By BEN SHATZMAN
Indianapolis Colts owner Jim Irsay was arrested early Monday morning and charged with a DUI, along with four felony counts of possession. Those close with the 54-year-old father of three called Irsay’s arrest “inevitable.” Columnist Bob Kravitz noted earlier Monday that Irsay has been in “desperate” need of help and that he has been “fighting for his life.”
More facts will certainly be revealed as the investigation continues, but it seems fair to conclude that Jim Irsay is one of the millions of people worldwide who struggle with addiction — an illness that, if not properly treated, can catalyze any life into a downward spiral. Earlier this year, Phillip Seymour-Hoffman, one of the most revered actors of the century, was found dead with a syringe in his arm. His death served as a wake-up call to the harsh realities of addiction: it has no boundaries — anyone is vulnerable, even Phillip Seymour-Hoffman and even billionaire franchise owner Jim Irsay.
Addiction seems to be held in a different light compared to other illnesses. In some respects, it is different. Most cases of addiction begin when a person experiments with a drug and over time the drug becomes a part of the person’s life — something that the person cannot live without. Addiction is often the result of human action. Cancer, on the other hand, strikes at random and is generally not a result of human action. It, too, has no boundaries. But while addiction can be caused by a poor decision, it is key to remember that addiction is still a serious illness. When someone is fighting to survive, it is trivial whether the person’s actions originally sparked the problem.
Earlier today on ESPN, Herm Edwards noted that Irsay’s arrest is bad for the NFL as a “brand.” He said that when a notable NFL owner gets arrested, it damages the NFL’s reputation. Maybe Herm is right. But I highly doubt that people who looked into Irsay’s arrest immediately denigrated the NFL as a “brand.” If some people did, I can assure you that Jim Irsay’s arrest did not cause anyone to say, “Hey, I don’t think I want to watch the NFL ever again.” That would be ridiculous. And that is when failing to consider that Irsay was in need of help and appeared to be struggling with addiction — a legitimate illness. When a professional athlete or franchise executive is stricken with any illness or disease — whether it be mental illness or cancer — people do not worry about its affect on the NFL as a “brand.” Sure, any arrest is not going to make those indifferent to the NFL suddenly become fans of the league, but an arrest will not send the NFL into bankruptcy.
In the case of Jim Irsay, the NFL as a “brand” should be the least of the concerns.
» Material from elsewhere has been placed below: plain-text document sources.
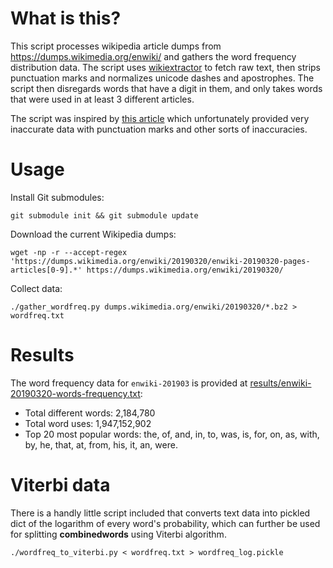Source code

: # What is this?

This script processes wikipedia article dumps from https://dumps.wikimedia.org/enwiki/ and gathers the word frequency distribution data. The script uses [wikiextractor](https://github.com/attardi/wikiextractor) to fetch raw text, then strips punctuation marks and normalizes unicode dashes and apostrophes. The script then disregards words that have a digit in them, and only takes words that were used in at least 3 different articles.

The script was inspired by [this article](http://imonad.com/seo/wikipedia-word-frequency-list/) which unfortunately provided very inaccurate data with punctuation marks and other sorts of inaccuracies.

# Usage

Install Git submodules:

    git submodule init && git submodule update

Download the current Wikipedia dumps:

    wget -np -r --accept-regex 'https://dumps.wikimedia.org/enwiki/20190320/enwiki-20190320-pages-articles[0-9].*' https://dumps.wikimedia.org/enwiki/20190320/
    
Collect data:
    
    ./gather_wordfreq.py dumps.wikimedia.org/enwiki/20190320/*.bz2 > wordfreq.txt

# Results

The word frequency data for `enwiki-201903` is provided at [results/enwiki-20190320-words-frequency.txt](results/enwiki-20190320-words-frequency.txt):

* Total different words: 2,184,780
* Total word uses: 1,947,152,902
* Top 20 most popular words: the, of, and, in, to, was, is, for, on, as, with, by, he, that, at, from, his, it, an, were.

# Viterbi data

There is a handly little script included that converts text data into pickled dict of the logarithm of every word's probability, which can further be used for splitting **combinedwords** using Viterbi algorithm.

    ./wordfreq_to_viterbi.py < wordfreq.txt > wordfreq_log.pickle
Irsay himself, rather, and his family and those who know him on a personal level, are the ones to empathize with. Let’s disregard the NFL’s reputation for a second. The National Football League has survived the OJ Simpson trial, Rae Carruth’s murder, Plaxico Burress’ fiascso and Aaron Herndandez’ alleged murder(s). The league will be just fine after Jim Irsay’s arrest — one that NFL fans hope will mark the end of his struggle with addiction, and the beginning of a fresh, drug-free life for the longtime Colts’ owner.